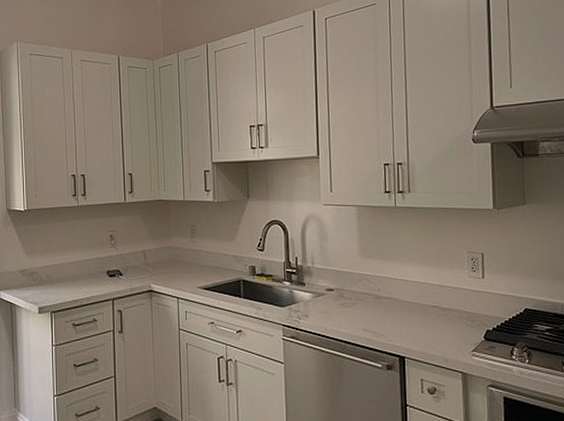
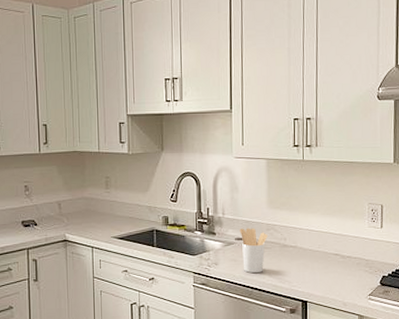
utensil holder: none [330,278,360,326] -> present [239,228,268,273]

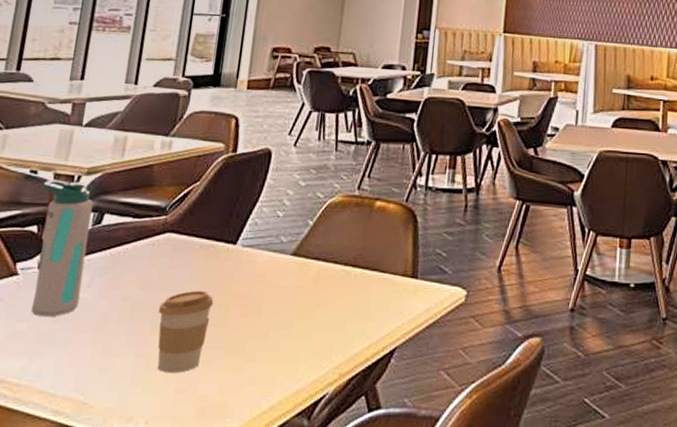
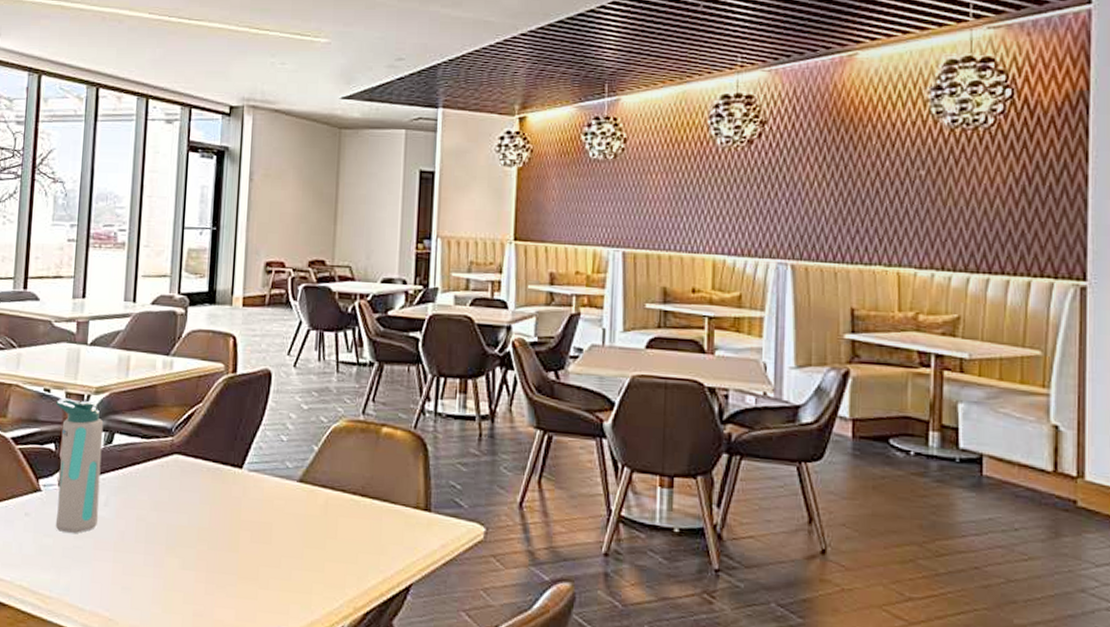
coffee cup: present [157,290,214,373] -> none [171,513,224,596]

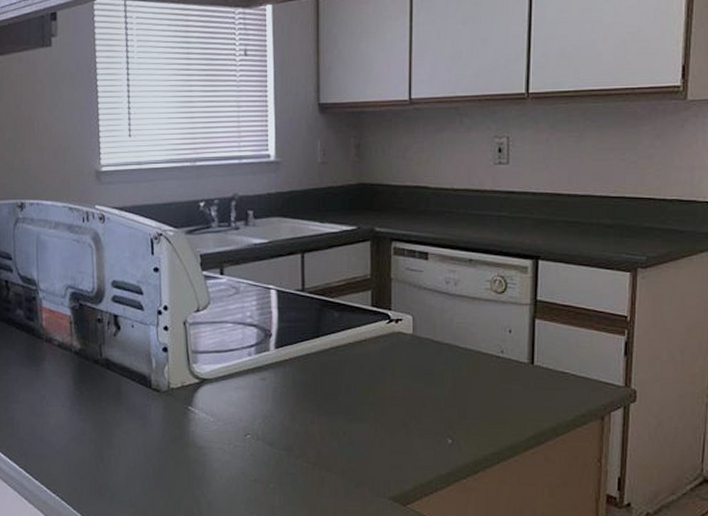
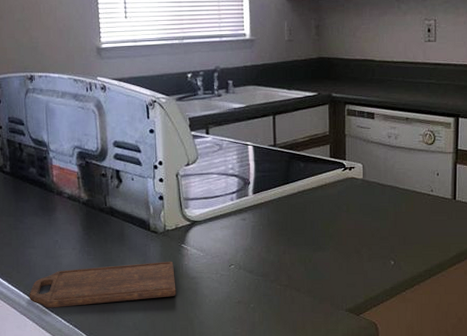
cutting board: none [11,425,181,476] -> present [29,261,176,308]

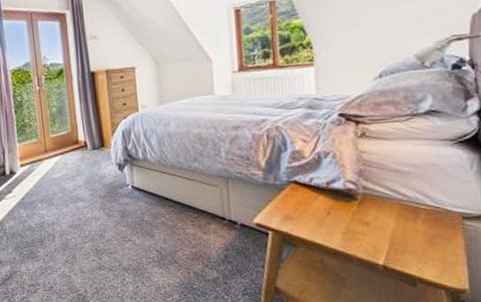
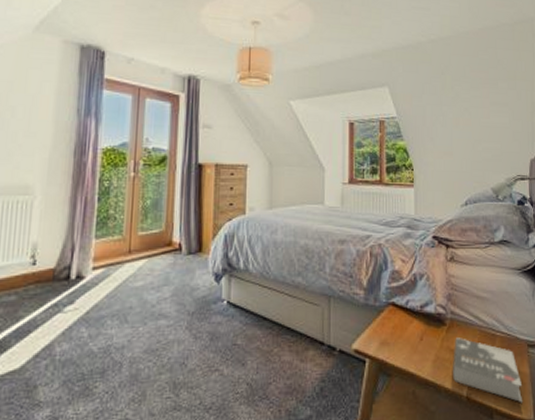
book: none [365,211,454,274] -> present [452,338,522,403]

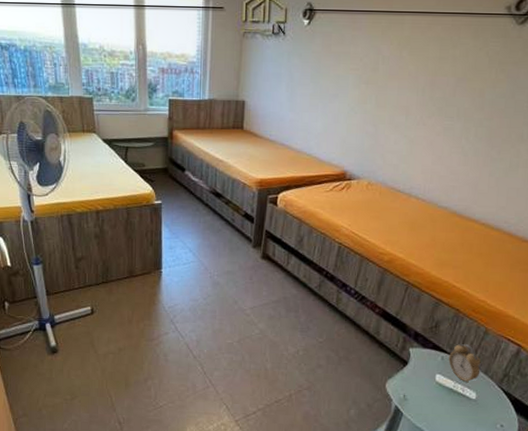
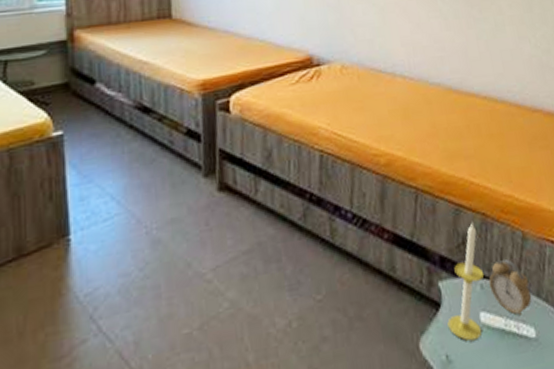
candle: none [410,314,448,391] -> present [447,222,484,341]

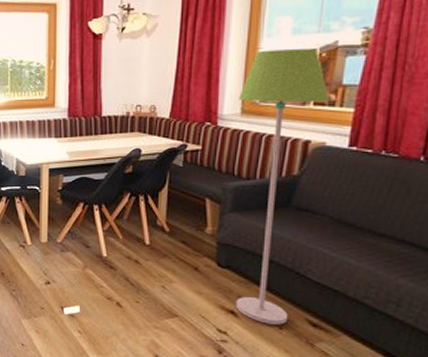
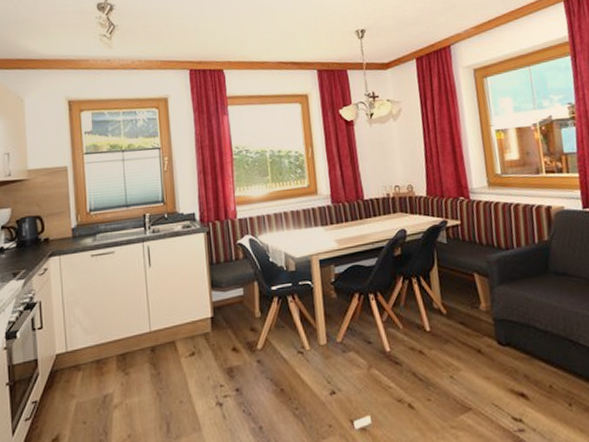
floor lamp: present [236,49,329,325] -> none [483,123,575,403]

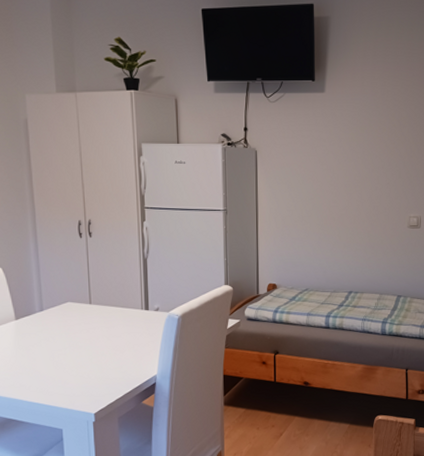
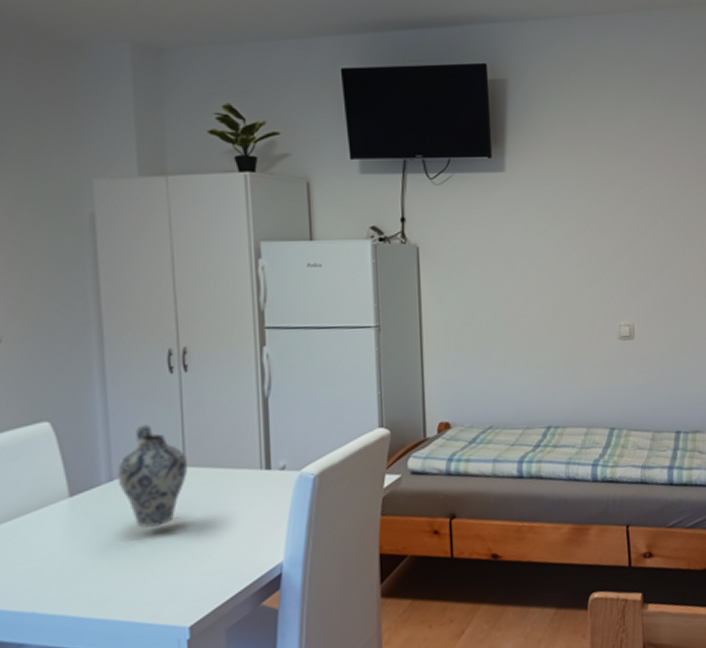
ceramic jug: none [46,273,93,344] -> present [117,425,188,528]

*-*-*

Aim of the exercise
Repeat each of the records exactly as written, except for the pictures, which are to be left out.

The answer
utensil holder: none [330,278,360,326] -> present [239,228,268,273]

coffee cup: present [157,290,214,373] -> none [171,513,224,596]

cutting board: none [11,425,181,476] -> present [29,261,176,308]

book: none [365,211,454,274] -> present [452,338,522,403]

candle: none [410,314,448,391] -> present [447,222,484,341]

floor lamp: present [236,49,329,325] -> none [483,123,575,403]

ceramic jug: none [46,273,93,344] -> present [117,425,188,528]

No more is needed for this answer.